À l'ouverture du rideau, le despote admire une carte de son pays.
LE DESPOTE (enthousiaste) – Vraiment très réussie ! Cette carte est une merveille ! Je suis très satisfait ! Que l'on fasse entrer l'artiste, je vais le décorer de mes propres mains !
LA PREMIÈRE MINISTRE (à l'huissier) – Faites quérir le peintre !
L'HUISSIER N°1 (surpris) – Pardon ?
LA PREMIÈRE MINISTRE – Faites entrer le peintre quoi !
L'HUISSIER N°1 – Ah ? Ben, dis comme ça, c'est plus clair !
LE DESPOTE – Qu'est-ce que c'est que cet abruti ?
LA PREMIÈRE MINISTRE – Le nouvel huissier, Votre Majesté.
LE DESPOTE – Il est visiblement incompétent.
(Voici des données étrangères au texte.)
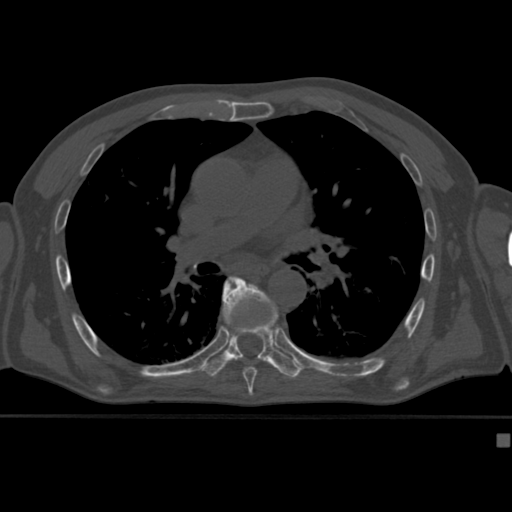
CT including the spine, one axial slice; slice 271 of 430 in the series (ordered by position); reconstruction kernel Br40s; 120 kVp; bone window (W 1800 / L 400 HU); 512 × 512 image matrix. Male patient, age 64 years. Case-level facts recorded for this patient, not image findings: primary cancer: uterus.
Annotated regions visible in this slice (semi-automatically segmented with operator editing):
- T7 vertebra: box from (x=223, y=275) to (x=270, y=382) px
- T8 vertebra: (x=205, y=276)–(x=302, y=381)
Qu'est-ce qu'il fout ici ?
LA PREMIÈRE MINISTRE – Il a eu sa place par relations, Votre Majesté.
LE DESPOTE – Relations ? Quelles relations ?
LA PREMIÈRE MINISTRE – Il s'agit d'un cousin du côté de votre arrière grand-tante, Votre Majesté.
LE DESPOTE (très embarrassé) – Ah, oui ?.. Et... c'est moi qui... ai reconnu ses... mérites ?..
LA PREMIÈRE MINISTRE – Parfaitement Votre Majesté.
LE DESPOTE – Bon, bon ! Laissons cela et recevons notre excellent artiste !
L'HUISSIER N°1 (annonçant pompeusement) – Votre Majesté : votre peintre passe votre porte !
Entre le peintre, intimidé.
LE DESPOTE (agacé) – Oui, oui, c'est bon... disposez ! (Au peintre.) Entrez ! Entrez, donc mon ami ! (Aux autres.) Les artistes, soit ils sont exubérants, soit ils sont d'une timidité maladive ! (Allant vers l'artiste.) Entrez vous dis-je ! Nous n'allons pas vous manger ! Enfin... pas tout de suite !..
Tout le monde rit, sauf le peintre qui semble terrorisé.
LE DESPOTE – Alors, comment s'appelle notre génie de la palette ?
LE PEINTRE (rendu idiot par la peur) – Je ne sais pas, Votre Majesté.
LE DESPOTE (interloqué) – Vous ne savez pas ?
LE PEINTRE – Là, tout de suite, non, Votre Majesté...
LE DESPOTE (aux autres) – Ils sont tous devenus crétins dans ce pays, ou quoi ?
LE MINISTRE DE LA CULTURE (consterné) – Hélas, Votre Majesté ! Et c'est votre Ministre de la Culture qui s'exprime !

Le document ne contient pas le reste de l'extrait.